Lack of Access Control on Executor Addresses Enables Complete Contract Compromise

[c4-bot-5]

Lines of code

https://github.com/code-423n4/2024-08-superposition/blob/main/pkg/sol/SeawaterAMM.sol#L132

Vulnerability details

Summary

The SeawaterAMM contract uses a proxy pattern with multiple executor contracts. The directDelegate function is used to forward calls to these executor contracts using delegatecall.

The directDelegate function performs a delegatecall to an address stored in a specific storage slot.
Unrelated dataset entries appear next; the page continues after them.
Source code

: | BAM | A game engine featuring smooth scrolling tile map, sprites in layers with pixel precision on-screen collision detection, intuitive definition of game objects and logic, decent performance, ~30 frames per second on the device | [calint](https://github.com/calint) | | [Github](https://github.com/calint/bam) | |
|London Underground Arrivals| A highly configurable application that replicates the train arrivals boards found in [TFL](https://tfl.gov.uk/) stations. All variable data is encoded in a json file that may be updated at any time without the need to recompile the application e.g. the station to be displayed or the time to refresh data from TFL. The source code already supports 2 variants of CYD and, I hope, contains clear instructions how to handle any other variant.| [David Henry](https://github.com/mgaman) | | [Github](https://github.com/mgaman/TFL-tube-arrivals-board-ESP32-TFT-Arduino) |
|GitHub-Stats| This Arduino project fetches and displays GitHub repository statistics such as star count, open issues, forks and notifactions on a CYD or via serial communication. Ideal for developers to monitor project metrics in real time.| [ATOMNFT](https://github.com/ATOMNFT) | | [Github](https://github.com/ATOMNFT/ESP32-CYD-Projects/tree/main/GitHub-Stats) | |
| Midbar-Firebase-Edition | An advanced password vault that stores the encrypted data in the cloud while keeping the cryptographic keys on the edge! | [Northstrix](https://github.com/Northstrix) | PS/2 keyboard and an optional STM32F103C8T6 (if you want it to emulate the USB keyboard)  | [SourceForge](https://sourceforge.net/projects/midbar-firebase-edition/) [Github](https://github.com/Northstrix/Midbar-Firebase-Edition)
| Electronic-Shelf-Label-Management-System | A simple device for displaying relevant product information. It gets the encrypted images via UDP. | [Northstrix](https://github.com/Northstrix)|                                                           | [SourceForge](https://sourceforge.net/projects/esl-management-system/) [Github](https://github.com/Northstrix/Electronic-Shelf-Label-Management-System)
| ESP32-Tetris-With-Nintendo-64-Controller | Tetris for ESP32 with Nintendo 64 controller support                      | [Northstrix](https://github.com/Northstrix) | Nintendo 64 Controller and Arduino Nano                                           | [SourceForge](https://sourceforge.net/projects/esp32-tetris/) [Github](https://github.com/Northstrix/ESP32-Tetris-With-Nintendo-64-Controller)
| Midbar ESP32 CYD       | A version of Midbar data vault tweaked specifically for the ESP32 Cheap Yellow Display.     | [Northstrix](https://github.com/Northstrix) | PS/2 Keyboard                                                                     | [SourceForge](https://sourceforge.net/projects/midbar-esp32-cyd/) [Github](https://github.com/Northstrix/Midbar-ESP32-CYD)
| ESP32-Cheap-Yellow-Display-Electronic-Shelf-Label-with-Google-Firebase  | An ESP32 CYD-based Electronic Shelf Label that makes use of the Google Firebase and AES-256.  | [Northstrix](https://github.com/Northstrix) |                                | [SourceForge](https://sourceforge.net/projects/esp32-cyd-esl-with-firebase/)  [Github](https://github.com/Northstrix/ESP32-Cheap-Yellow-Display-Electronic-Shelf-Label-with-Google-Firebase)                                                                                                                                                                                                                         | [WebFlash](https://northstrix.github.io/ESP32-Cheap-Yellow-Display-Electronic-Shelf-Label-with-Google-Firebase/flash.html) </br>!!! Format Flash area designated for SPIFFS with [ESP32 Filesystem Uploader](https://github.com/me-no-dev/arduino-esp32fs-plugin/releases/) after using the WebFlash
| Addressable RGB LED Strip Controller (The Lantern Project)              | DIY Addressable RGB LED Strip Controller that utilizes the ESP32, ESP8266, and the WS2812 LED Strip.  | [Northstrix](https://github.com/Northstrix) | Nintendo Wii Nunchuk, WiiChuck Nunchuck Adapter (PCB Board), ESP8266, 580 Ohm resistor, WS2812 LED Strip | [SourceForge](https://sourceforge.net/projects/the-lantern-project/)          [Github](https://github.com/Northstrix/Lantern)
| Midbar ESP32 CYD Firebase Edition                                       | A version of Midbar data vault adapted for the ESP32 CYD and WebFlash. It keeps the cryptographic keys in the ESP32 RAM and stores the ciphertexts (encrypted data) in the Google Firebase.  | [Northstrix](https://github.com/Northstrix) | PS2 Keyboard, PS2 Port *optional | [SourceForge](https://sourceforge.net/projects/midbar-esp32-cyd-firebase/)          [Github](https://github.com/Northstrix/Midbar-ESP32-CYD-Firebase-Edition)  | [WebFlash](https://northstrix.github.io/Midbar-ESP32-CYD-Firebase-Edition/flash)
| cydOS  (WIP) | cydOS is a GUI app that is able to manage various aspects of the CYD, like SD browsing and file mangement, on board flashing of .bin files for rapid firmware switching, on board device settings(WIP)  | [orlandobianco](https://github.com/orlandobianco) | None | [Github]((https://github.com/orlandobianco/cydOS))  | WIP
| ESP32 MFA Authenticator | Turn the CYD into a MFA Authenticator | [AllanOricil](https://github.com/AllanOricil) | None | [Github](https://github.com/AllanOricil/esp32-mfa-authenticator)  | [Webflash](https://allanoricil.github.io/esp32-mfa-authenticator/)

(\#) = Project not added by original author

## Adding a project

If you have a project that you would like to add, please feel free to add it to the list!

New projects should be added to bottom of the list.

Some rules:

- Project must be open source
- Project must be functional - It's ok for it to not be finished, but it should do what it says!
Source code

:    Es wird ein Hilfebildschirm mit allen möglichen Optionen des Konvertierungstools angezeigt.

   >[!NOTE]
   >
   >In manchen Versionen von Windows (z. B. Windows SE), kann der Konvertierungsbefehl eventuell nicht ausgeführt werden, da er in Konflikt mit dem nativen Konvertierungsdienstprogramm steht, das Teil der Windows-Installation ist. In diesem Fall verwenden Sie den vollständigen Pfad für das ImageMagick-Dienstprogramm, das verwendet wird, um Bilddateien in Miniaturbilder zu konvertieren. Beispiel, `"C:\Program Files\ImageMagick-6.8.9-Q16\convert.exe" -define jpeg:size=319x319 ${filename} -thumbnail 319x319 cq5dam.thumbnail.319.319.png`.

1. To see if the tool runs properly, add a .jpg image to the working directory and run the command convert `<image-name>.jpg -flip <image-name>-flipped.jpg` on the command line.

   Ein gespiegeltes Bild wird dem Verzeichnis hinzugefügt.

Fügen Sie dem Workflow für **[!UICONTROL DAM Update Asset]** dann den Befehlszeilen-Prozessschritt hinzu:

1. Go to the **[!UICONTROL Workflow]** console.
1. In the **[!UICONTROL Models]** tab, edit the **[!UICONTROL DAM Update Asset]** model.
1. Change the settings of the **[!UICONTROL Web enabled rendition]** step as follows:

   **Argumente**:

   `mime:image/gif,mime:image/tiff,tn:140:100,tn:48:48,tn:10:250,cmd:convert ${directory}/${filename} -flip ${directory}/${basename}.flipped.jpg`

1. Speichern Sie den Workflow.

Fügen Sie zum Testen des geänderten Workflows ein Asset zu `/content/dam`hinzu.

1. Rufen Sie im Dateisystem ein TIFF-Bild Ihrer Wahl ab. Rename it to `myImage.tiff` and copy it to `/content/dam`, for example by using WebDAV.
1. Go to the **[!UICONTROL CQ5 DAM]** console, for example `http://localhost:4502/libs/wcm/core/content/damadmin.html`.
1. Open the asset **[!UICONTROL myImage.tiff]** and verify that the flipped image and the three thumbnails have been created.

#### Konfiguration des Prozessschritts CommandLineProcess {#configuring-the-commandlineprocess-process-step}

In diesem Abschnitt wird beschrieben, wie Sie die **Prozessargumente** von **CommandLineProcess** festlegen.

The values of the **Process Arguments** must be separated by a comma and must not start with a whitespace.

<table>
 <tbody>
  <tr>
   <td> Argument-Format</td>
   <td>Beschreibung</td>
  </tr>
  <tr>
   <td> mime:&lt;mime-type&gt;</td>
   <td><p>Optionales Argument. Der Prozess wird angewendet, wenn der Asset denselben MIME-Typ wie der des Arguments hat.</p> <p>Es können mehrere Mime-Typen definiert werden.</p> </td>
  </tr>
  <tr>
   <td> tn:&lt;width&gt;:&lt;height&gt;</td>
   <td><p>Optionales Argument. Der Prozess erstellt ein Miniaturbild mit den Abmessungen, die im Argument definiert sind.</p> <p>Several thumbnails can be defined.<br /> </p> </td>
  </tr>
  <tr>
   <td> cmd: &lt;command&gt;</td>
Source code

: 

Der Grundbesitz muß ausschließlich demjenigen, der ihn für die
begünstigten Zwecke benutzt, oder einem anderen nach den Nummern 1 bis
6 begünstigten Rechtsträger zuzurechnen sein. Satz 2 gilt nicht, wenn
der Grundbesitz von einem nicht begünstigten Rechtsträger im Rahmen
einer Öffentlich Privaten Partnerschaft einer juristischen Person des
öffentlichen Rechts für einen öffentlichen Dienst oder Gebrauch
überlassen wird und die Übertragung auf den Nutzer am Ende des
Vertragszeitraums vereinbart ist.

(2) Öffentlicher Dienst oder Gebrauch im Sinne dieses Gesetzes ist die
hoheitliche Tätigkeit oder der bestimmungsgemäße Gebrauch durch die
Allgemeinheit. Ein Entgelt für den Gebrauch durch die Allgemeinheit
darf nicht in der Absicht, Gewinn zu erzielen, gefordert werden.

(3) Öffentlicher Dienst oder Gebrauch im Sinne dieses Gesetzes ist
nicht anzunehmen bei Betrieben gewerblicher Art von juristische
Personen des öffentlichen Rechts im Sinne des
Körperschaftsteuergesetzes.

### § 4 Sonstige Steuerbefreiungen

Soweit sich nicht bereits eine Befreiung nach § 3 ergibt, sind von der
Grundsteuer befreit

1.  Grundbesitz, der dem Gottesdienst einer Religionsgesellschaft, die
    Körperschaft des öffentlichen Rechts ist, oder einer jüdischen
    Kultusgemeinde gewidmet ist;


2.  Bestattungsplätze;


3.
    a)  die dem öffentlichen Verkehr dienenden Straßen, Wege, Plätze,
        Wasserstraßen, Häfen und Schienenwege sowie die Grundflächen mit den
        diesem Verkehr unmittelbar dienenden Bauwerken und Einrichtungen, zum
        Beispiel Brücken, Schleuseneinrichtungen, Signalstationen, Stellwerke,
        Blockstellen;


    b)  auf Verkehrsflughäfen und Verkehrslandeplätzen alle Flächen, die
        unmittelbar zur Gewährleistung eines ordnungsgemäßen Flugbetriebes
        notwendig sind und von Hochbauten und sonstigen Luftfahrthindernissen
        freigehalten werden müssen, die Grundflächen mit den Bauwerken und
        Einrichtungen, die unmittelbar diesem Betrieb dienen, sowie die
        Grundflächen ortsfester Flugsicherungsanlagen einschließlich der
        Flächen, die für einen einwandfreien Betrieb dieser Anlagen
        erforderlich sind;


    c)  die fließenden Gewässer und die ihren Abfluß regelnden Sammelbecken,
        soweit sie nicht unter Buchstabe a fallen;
However, there's no access control or validation on the addresses that can be set as executors, potentially allowing an attacker to execute arbitrary code in the context of the SeawaterAMM contract.

Code Snippet

https://github.com/code-423n4/2024-08-superposition/blob/main/pkg/sol/SeawaterAMM.sol#L132

function directDelegate(address to) internal {
    assembly {
        // ... (assembly code)
        let result := delegatecall(gas(), to, 0, calldatasize(), 0, 0)
        // ... (more assembly code)
    }
}

Impact

An attacker who gains control of any executor address could:

1. Manipulate the contract's state
2. Drain funds from the contract
3. Perform unauthorized operations with the contract's permissions

This vulnerability could lead to a complete compromise of the AMM system.

Scenario

1. An attacker exploits a vulnerability in the updateExecutors function or gains access to the proxy admin role.
2. They set one of the executor addresses (e.g., EXECUTOR_SWAP_SLOT) to a malicious contract.
3. When a user calls a swap function, the directDelegate function will execute the malicious code with the full permissions of the SeawaterAMM contract.

Fix

1. Implement strict access control for setting and updating executor addresses.
2. Use a whitelist of allowed executor addresses.
3. Implement a time-lock mechanism for executor address changes.

Assessed type

Access Control

[liveactionllama]

Missing json data, but appears to be identical to submission #213. Closing this one.